加曽利EⅣ式土器の底径(接地面大きさ)がそれ以前よりかなり小さくなっているように感じますので予備的な考察をします。2019.03.05記事「加曽利EⅣ式4単位波状口縁深鉢の観察」参照

1 「口径/底径」値
土器底径(接地面直径)を1としたときの土器口径(土器外形の最大幅)の値を「口径/底径」値とします。
以下その概略値を撮影写真から求めます。

2 加曽利EⅠ式土器の「口径/底径」値

加曽利EⅠ式土器の「口径/底径」値
企画展パンフレットに掲載されているNo.4土器の「口径/底径」値は2.9です。

3 加曽利EⅡ式土器の「口径/底径」値

加曽利EⅡ式土器の「口径/底径」値
企画展パンフレットに掲載されているNo.9土器の「口径/底径」値は4.6です。

4 加曽利EⅢ式土器の「口径/底径」値

加曽利EⅢ式土器の「口径/底径」値
企画展展示土器のうち土器上部が異様に大きいと感じたNo.28土器の「口径/底径」値は6.6です。

5 加曽利EⅣ式土器の「口径/底径」値

加曽利EⅣ式土器の「口径/底径」値
企画展パンフレットに掲載されているNo.30土器の「口径/底径」値は5.7です。

6 考察
6-1 「口径/底径」値は時間とともに大きくなる
・企画展パンフレット及び企画展展示土器全体を見渡して、「口径/底径」値は次のように変化するという印象を受けます。
加曽利EⅠ式→加曽利EⅡ式で「口径/底径」値が大きくなる。
加曽利EⅡ式→加曽利EⅣ式で「口径/底径」値がさらに大きくなる。
・加曽利EⅢ式には「口径/底径」値が大きなものも展示されていて、それを踏まえると加曽利E式器全体を通じて「口径/底径」値が大きくなるような傾向を感じます。

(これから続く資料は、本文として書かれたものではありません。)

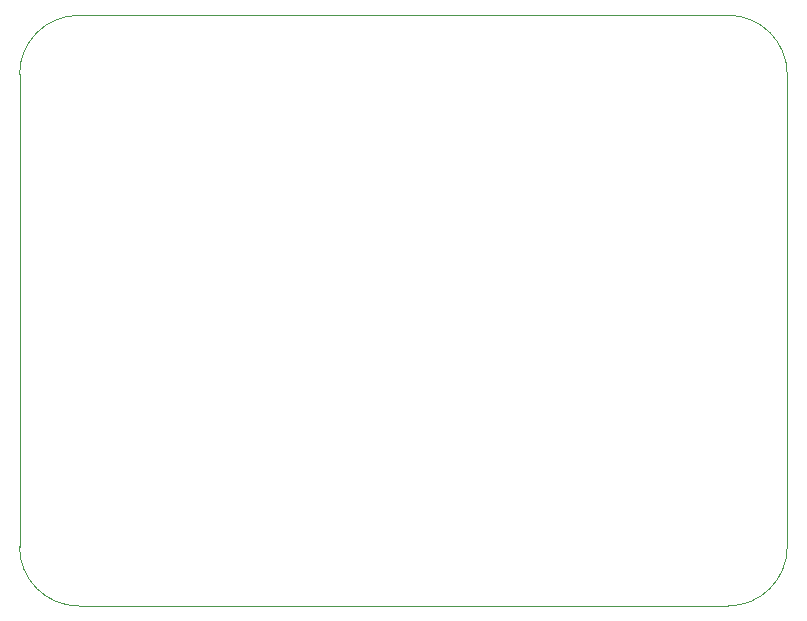
<source format=gbr>
%TF.GenerationSoftware,KiCad,Pcbnew,5.1.12-84ad8e8a86~92~ubuntu20.04.1*%
%TF.CreationDate,2021-11-28T14:42:32-08:00*%
%TF.ProjectId,FilaScale-s,46696c61-5363-4616-9c65-2d732e6b6963,rev?*%
%TF.SameCoordinates,Original*%
%TF.FileFunction,Profile,NP*%
%FSLAX46Y46*%
G04 Gerber Fmt 4.6, Leading zero omitted, Abs format (unit mm)*
G04 Created by KiCad (PCBNEW 5.1.12-84ad8e8a86~92~ubuntu20.04.1) date 2021-11-28 14:42:32*
%MOMM*%
%LPD*%
G01*
G04 APERTURE LIST*
%TA.AperFunction,Profile*%
%ADD10C,0.050000*%
%TD*%
G04 APERTURE END LIST*
D10*
X43000000Y-173000000D02*
G75*
G02*
X38000000Y-168000000I0J5000000D01*
G01*
X103000000Y-168000000D02*
G75*
G02*
X98000000Y-173000000I-5000000J0D01*
G01*
X98000000Y-122989990D02*
G75*
G02*
X103000000Y-128000000I0J-5000010D01*
G01*
X38000000Y-128000000D02*
G75*
G02*
X43000000Y-123000000I5000000J0D01*
G01*
X98000000Y-122989990D02*
X43000000Y-123000000D01*
X103000000Y-168000000D02*
X103000000Y-128000000D01*
X43000000Y-173000000D02*
X98000000Y-173000000D01*
X38000000Y-168000000D02*
X38000000Y-128000000D01*
M02*

</source>
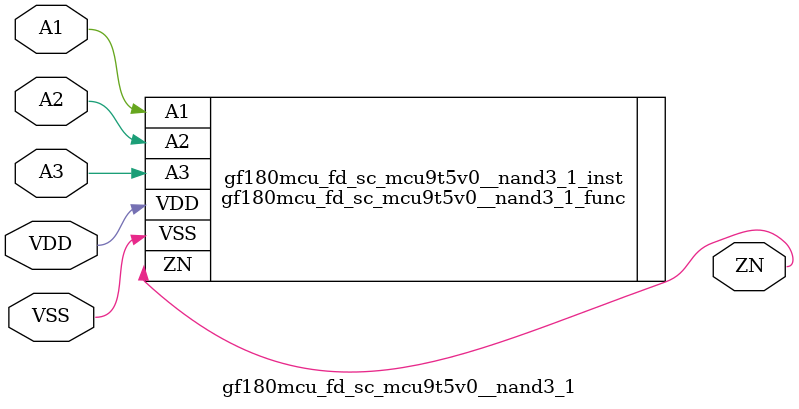
<source format=v>

module gf180mcu_fd_sc_mcu9t5v0__nand3_1( A3, ZN, A2, A1, VDD, VSS );
input A1, A2, A3;
inout VDD, VSS;
output ZN;

   `ifdef FUNCTIONAL  //  functional //

	gf180mcu_fd_sc_mcu9t5v0__nand3_1_func gf180mcu_fd_sc_mcu9t5v0__nand3_1_behav_inst(.A3(A3),.ZN(ZN),.A2(A2),.A1(A1),.VDD(VDD),.VSS(VSS));

   `else

	gf180mcu_fd_sc_mcu9t5v0__nand3_1_func gf180mcu_fd_sc_mcu9t5v0__nand3_1_inst(.A3(A3),.ZN(ZN),.A2(A2),.A1(A1),.VDD(VDD),.VSS(VSS));

	// spec_gates_begin


	// spec_gates_end



   specify

	// specify_block_begin

	// comb arc A1 --> ZN
	 (A1 => ZN) = (1.0,1.0);

	// comb arc A2 --> ZN
	 (A2 => ZN) = (1.0,1.0);

	// comb arc A3 --> ZN
	 (A3 => ZN) = (1.0,1.0);

	// specify_block_end

   endspecify

   `endif

endmodule

</source>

・「口径/底径」値が時間とともに大きくなる傾向が本当にあるとすれば、その理由について次のような考察が成り立つかもしれません。

6-2 調理活動効率の改善
「口径/底径」値が大きくなるということは、土器最下部付近の容量が減ることを意味します。土器最下部付近は熱をあまり受けない場所です。熱をあまり受けない場所の容量が減ることは調理液体撹拌行動の減少など調理活動効率を高めることになります。
加曽利E式時代縄文人は土器底部を狭めることによって調理活動がより効率的に実施できることを体験的に学んでいたと推測します。
なお、調理活動効率の改善を加曽利E式時代縄文人が望んでいたとすれば、それはその時代の森林破壊…薪の入手困難性増大などと関係していたかもしれないと空想します。(2018.09.07記事「事例学習 有吉北貝塚」参照)

6-3 炉における土器設置技術の向上
「口径/底径」値が大きくなることは土器を平地に置いた時に不安定になることを意味します。その不安定をなくすための、炉における土器設置技術向上が伴っていたと想像します。
EⅢ式No.28土器の下部には横走する激しい擦過痕がありますが、廃土器利用の固定具普及などがあったのかもしれません。